Patrick McLoughlin, the Conservative Party Chairman, has today appointed two new senior officials to the CCHQ top team, ConservativeHome can exclusively reveal.

Sir Mick Davis (pictured), who was appointed Party Treasurer last September, will now also serve as Chief Executive Officer of the Party, with “a wide-ranging brief to undertake improvements to CCHQ, its personnel, campaigning techniques and systems”.

Alongside this appointment comes David Brownlow, the entrepreneur and Conservative donor (who was also a leading funder of the Stronger In campaign) as the new Vice Chairman for Campaigning. In addition to Davis’s work, “he will work with MPs across the parliamentary party to further improve our campaigning techniques including increasing support for the Conservative Party in some of our major cities.”

The third change comes in the person of Edward Argar MP, who is the new PPS to the Party Chairman. The three appointments were agreed by the Party Board yesterday.

As I wrote shortly after the election, it’s all too clear that the misfiring machine – including, but not limited to, CCHQ – must be closely examined and drastically reformed. Evidently senior levels of the Conservative Party agree that there is a problem: the words “further improve our campaigning” are a diplomatic way of saying so.

Notably, the announcement also comes with a comment from the Prime Minister:

“I am delighted that Sir Mick has agreed to take on this important role. The Party will benefit from his entrepreneurial and leadership skills as he works with the team at CCHQ to make the improvements that we need, now and for the future.”

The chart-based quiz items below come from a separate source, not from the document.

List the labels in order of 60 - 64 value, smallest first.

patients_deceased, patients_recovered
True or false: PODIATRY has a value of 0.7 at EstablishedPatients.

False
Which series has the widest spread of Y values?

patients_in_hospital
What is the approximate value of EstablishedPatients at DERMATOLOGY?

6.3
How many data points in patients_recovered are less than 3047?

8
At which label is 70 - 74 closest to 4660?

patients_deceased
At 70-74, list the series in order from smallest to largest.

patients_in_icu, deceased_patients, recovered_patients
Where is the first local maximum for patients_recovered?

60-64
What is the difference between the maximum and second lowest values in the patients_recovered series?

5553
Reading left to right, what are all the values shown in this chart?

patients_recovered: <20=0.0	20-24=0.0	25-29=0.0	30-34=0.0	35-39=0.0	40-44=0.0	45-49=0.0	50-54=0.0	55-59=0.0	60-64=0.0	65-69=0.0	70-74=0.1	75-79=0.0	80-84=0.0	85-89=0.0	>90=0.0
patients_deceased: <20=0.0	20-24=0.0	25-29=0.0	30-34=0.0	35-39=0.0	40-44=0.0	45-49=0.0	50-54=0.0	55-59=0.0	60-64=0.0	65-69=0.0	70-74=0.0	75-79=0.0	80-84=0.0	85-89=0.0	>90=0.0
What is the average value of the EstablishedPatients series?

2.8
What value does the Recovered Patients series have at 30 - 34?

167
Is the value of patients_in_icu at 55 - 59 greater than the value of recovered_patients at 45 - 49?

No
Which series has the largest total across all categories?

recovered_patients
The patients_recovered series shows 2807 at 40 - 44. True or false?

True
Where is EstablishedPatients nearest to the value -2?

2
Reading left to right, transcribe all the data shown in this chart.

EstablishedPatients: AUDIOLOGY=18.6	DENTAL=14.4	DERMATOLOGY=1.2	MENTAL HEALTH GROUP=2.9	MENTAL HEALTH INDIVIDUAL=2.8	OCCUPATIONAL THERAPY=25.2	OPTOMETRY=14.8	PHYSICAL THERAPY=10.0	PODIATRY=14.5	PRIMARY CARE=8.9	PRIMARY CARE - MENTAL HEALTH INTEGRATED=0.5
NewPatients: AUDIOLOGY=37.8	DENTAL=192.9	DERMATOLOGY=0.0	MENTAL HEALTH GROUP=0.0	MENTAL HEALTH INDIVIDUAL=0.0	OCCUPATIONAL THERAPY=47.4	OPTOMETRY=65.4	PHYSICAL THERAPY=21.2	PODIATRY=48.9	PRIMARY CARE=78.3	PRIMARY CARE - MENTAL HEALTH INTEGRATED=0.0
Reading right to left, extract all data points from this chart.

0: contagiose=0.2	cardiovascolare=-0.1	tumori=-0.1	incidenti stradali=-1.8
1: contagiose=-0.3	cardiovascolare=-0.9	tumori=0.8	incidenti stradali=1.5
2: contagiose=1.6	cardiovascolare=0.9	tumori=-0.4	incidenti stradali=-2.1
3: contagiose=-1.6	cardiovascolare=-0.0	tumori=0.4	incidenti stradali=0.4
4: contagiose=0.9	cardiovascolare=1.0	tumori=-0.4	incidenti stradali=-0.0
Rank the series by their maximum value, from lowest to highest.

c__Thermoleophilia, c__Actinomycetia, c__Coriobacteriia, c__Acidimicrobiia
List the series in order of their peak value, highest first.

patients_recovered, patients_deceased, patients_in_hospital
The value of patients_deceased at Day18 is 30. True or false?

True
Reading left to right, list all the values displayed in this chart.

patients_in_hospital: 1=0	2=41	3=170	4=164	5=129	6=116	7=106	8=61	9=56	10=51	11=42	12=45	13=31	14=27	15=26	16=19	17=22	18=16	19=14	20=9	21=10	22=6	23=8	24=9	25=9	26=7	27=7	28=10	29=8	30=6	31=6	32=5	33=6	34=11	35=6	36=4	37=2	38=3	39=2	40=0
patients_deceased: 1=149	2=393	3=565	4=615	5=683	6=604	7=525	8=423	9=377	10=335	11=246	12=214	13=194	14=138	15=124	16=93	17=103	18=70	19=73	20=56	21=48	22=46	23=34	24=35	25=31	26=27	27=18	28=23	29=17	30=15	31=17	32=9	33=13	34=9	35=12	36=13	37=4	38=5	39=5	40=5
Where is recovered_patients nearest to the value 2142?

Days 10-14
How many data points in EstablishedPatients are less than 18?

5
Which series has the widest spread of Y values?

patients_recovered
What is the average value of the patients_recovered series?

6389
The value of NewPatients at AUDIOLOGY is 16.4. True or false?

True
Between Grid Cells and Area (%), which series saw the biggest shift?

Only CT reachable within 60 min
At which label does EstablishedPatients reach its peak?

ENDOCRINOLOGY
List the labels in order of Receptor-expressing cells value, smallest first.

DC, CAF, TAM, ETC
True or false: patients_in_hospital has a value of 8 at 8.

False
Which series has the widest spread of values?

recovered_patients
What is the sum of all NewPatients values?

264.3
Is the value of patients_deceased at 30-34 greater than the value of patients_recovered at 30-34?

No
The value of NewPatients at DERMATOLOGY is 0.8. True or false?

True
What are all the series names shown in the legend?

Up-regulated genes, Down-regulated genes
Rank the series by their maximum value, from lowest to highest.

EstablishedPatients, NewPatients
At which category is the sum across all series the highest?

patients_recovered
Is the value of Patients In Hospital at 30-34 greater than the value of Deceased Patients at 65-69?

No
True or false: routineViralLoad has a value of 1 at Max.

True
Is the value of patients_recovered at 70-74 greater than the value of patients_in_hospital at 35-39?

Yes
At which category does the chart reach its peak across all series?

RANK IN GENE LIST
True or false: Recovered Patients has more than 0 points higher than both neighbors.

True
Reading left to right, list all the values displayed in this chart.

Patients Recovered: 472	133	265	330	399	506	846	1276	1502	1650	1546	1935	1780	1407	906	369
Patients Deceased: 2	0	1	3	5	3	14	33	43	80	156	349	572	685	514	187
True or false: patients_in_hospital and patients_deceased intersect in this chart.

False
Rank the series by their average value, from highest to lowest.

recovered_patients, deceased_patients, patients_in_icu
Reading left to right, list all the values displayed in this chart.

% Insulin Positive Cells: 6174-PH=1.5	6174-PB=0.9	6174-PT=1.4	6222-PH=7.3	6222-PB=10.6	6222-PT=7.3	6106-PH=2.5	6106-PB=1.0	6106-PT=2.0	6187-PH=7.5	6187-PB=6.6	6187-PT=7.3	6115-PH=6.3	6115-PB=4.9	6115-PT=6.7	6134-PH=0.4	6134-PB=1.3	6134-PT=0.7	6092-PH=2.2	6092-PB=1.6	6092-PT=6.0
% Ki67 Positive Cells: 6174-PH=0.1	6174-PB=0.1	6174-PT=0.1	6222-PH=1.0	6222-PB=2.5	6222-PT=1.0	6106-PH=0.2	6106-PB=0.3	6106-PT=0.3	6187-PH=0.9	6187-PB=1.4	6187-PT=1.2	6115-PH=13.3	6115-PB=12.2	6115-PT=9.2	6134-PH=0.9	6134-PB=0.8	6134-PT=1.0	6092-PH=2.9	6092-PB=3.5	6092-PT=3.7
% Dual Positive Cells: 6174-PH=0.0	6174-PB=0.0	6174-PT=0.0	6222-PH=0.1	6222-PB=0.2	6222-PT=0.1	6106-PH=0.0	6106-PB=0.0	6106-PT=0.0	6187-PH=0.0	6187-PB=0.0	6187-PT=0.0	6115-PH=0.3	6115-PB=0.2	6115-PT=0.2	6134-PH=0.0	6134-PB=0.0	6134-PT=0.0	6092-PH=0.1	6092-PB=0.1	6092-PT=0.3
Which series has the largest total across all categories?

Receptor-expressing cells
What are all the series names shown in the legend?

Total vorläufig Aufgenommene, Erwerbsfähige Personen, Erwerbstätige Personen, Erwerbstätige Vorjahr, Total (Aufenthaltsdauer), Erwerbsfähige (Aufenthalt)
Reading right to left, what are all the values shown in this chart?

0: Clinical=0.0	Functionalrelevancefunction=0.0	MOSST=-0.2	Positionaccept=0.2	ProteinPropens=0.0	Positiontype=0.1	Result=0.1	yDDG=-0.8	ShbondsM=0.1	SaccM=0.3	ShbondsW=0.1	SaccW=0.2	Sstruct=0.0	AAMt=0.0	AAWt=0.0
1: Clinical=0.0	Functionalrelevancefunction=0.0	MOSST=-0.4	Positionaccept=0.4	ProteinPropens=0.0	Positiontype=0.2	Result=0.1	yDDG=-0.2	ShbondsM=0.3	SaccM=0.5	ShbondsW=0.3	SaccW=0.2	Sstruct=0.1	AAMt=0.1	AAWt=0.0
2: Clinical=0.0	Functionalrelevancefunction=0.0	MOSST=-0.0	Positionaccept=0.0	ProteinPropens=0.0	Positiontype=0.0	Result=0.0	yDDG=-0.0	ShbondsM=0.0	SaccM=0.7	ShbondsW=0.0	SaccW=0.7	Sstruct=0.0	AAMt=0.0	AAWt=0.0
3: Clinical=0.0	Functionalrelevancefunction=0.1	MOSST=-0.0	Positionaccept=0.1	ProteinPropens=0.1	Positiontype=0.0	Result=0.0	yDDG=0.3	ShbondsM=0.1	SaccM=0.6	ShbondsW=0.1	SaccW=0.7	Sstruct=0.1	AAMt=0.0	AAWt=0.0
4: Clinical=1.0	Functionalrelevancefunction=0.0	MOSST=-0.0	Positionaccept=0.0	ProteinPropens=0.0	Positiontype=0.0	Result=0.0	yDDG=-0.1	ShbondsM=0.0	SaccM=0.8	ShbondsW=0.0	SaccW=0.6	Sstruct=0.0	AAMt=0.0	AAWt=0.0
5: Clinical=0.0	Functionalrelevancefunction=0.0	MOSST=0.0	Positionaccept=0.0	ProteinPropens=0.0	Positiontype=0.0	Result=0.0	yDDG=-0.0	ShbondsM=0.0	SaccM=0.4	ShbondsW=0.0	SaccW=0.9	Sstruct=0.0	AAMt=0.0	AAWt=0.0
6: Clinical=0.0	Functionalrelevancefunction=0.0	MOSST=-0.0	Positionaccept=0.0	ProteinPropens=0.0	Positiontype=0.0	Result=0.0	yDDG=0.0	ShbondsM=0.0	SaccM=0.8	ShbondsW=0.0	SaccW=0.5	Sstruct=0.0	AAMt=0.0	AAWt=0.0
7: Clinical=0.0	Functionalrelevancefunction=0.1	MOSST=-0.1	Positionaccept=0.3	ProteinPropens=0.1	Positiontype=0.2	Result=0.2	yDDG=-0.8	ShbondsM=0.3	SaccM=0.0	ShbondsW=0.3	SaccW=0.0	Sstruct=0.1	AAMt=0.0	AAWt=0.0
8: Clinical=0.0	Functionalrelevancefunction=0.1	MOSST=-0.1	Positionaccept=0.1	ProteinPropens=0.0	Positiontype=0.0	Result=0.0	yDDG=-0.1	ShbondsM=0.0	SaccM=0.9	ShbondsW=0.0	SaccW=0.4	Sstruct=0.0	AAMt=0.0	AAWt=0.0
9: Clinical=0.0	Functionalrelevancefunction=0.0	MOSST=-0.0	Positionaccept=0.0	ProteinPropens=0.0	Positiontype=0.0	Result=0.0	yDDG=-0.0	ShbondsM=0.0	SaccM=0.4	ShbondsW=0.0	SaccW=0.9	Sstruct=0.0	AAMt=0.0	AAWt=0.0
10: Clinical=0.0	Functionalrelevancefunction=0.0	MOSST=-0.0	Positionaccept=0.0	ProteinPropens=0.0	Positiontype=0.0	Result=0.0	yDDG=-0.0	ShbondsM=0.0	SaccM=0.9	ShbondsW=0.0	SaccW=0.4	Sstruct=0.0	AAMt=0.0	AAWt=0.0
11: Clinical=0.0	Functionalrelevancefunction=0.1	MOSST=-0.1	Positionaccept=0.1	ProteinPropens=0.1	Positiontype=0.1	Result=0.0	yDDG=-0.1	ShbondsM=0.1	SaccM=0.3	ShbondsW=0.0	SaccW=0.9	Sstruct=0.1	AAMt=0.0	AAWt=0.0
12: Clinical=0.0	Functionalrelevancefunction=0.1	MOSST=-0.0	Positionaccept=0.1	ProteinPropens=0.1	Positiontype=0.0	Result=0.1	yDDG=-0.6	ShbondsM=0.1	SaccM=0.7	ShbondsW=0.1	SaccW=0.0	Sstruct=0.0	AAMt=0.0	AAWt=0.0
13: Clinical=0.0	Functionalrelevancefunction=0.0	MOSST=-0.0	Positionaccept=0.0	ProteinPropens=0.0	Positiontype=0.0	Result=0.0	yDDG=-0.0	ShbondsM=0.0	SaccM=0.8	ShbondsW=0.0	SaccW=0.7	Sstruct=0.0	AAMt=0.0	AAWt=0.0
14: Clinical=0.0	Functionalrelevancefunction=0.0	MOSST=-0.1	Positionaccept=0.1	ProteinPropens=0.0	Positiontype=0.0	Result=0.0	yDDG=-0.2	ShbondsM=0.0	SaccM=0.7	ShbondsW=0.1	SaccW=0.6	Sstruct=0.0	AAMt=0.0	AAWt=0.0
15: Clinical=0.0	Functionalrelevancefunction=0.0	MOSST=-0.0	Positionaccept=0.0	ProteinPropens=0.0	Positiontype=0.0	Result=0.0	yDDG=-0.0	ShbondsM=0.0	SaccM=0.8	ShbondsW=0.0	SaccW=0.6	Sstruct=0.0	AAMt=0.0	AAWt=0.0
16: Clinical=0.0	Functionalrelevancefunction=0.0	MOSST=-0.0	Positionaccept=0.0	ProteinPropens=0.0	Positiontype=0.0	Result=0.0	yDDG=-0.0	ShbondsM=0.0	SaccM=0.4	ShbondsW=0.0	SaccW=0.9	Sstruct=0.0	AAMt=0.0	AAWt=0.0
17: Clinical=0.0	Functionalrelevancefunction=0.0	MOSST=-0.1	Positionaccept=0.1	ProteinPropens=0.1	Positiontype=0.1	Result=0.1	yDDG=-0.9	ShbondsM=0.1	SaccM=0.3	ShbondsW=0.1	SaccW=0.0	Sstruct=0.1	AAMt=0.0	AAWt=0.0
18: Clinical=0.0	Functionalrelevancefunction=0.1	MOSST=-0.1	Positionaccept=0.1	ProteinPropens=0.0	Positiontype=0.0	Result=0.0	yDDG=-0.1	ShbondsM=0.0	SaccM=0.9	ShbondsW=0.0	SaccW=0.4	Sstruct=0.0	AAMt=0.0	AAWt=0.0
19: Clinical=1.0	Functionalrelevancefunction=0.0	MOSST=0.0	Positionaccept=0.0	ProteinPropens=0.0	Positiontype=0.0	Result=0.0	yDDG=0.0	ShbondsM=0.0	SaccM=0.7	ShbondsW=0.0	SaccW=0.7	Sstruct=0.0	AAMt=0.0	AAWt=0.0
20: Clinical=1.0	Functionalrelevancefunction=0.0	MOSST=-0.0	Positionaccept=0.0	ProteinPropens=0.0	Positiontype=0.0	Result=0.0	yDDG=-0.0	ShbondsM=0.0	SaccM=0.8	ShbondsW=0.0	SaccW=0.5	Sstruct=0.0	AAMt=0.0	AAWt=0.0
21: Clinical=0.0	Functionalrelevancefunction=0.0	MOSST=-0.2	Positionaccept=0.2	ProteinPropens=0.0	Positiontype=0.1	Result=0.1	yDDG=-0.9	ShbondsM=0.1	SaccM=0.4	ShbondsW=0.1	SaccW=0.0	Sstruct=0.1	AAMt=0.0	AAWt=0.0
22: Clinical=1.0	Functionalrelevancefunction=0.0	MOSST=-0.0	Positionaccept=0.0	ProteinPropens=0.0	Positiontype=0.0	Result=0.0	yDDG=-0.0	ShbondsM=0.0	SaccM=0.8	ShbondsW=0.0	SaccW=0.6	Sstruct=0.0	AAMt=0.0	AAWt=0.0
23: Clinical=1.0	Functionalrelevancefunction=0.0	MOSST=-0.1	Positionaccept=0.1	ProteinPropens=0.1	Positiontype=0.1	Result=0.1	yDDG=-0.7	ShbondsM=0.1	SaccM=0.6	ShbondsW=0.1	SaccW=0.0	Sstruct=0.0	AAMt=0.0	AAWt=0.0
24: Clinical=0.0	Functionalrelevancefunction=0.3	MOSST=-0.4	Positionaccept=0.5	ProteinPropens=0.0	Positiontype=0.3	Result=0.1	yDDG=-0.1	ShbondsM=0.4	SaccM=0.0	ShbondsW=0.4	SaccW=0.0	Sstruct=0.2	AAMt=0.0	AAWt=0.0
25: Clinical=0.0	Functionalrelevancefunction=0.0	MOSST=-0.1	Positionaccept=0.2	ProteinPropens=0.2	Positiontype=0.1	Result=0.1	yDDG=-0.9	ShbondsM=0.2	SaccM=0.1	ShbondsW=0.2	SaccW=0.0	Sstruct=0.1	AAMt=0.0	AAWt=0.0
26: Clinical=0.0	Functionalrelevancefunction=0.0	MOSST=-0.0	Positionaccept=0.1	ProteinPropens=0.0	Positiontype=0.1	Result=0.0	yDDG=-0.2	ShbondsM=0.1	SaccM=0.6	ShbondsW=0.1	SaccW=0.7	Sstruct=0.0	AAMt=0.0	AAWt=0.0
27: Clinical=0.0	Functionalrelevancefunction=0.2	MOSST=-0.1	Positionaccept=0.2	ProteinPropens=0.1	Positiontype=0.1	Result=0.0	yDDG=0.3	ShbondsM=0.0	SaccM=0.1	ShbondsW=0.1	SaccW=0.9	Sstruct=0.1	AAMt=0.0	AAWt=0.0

That’s obviously a pretty bland statement, but its presence in news of internal Party changes is significant. We understand that the need for a clear-eyed review of what went wrong in the campaign operation was discussed and debated at some length in the first Political Cabinet after the election, with a variety of views at the top table on exactly how it ought to be conducted.

As with any review, the proof of the pudding will be in the eating, but we can consider some starting principles. After years of problems in a variety of areas, for any review to succeed it must combine insight with independence. The people involved must know about and properly understand campaigning in practice, but they also must not allow personal relationships, close contact with the officials they are scrutinising or special pleading to blur the clarity of their vision. That could be a difficult balance to strike – hiring some outside accountancy firm might provide independence, but it won’t bring expertise, while those too close to the CCHQ operation might be reluctant to deliver uncomfortable home truths.

It’s also essential to ensure that Davis and Brownlow’s work covers the full extent of the Party’s operations – for example, it’s notable that there’s no mention in today’s news of future work with regard to young activists and voters.

From ConservativeHome’s point of view, we will observe and report on this process with interest. We will, of course, continue to report here on the issues and failings that our investigation reveals.